第3楽章ウン・ポコ・アレグレット・エ・グラツィオーソの中間部で不自然にテンポを上げ、金管を咆哮させる様はいかにもメンゲルベルクの常套だが、少々行き過ぎの感あり。
極めつけは終楽章アダージョ―アレグロ・ノン・トロッポ・マ・コン・ブリオ!!序奏の、沈潜してゆく精神に対して、主部での猛烈な爆発は、いかにも抑圧されしブラームスの体現。ここは確かにメンゲルベルクの表現がものを言う。
主部に入る直前の、ねばりにねばるホルンによるクララ讃歌の雄渾な響きに感嘆、例の有名な第1主題が現れた時の感動と言ったら・・・。それにしてもここだけでもギヤチェンジが激しく、そのテンポの揺れについていくだけでも相当な心の準備がいる。その後も音楽は唸り、うねり、最後のコーダに至っては指揮者も演奏者も一体となって聴衆を煽り、ブラームスの世界に埋没する。緊張と弛緩、膨張と収縮の連続。

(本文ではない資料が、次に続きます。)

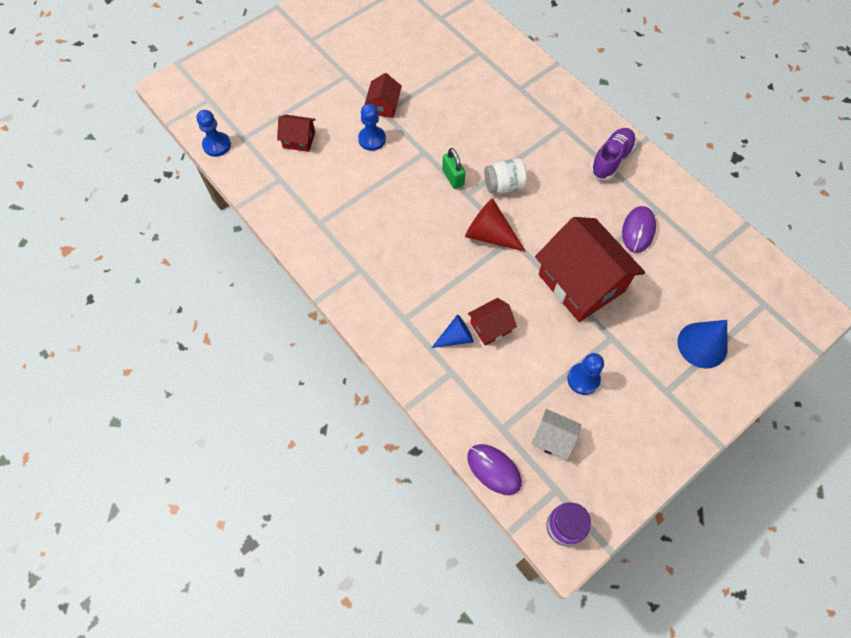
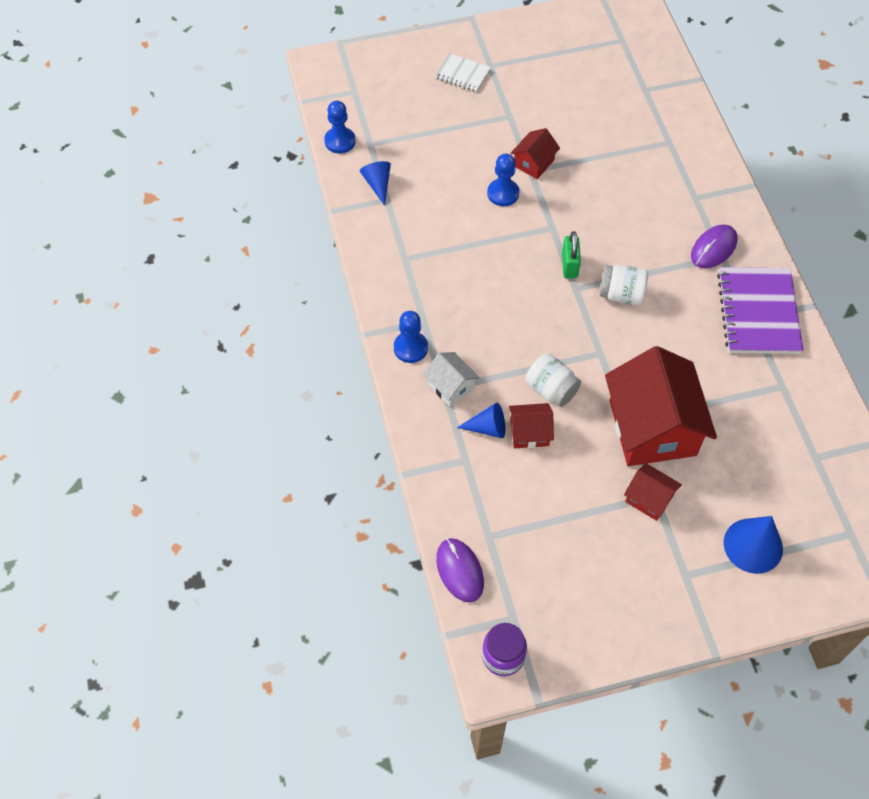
camera: 25 degrees right, 5 degrees down
(266, 169) = (378, 184): none -> blue cone
(292, 54) = (462, 74): none -> white notebook
(299, 140) = (426, 166): red house -> red house (649, 498)
(489, 235) = (578, 339): red cone -> none
(489, 284) = (551, 389): none -> white jar
(553, 438) = (537, 568): white house -> white house (451, 386)
(583, 379) = (601, 524): blue pawn -> blue pawn (410, 348)
(611, 160) = (758, 312): purple shoe -> purple notebook
(638, 230) = (747, 399): purple mouse -> purple mouse (713, 248)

不自然と言われようが、機械のようだと言われようが、音楽は生物の如く活きている。
終演後の聴衆の熱狂的拍手が、この日の演奏がただならぬものでないことを物語る。

彼女は畏れとも恐怖とも言えるような驚嘆の叫びをあげて彼にしがみついた。彼は彼女をしっかり抱いた。だが無言だった。何も言おうとしなかった。彼女は彼にもっと身を寄せた。それはただ彼の肉の驚異に近づきたかったからだった。そして彼の全き、不可解な静けさの中から、彼女は再び男根が徐々に、ものものしく、満ち膨れはじめたのを感じた。またも力が湧いてきたのだった。彼女の心は一種の畏怖の念で融けていった。
D.H.ロレンス著/伊藤整訳・伊藤礼補訳「完訳チャタレイ夫人の恋人」(新潮文庫)P321-322

強いて言葉にするなら、こんな感じだろうか・・・(本当はこの直前の露骨なシーンがより相応しいが、憚られるので)。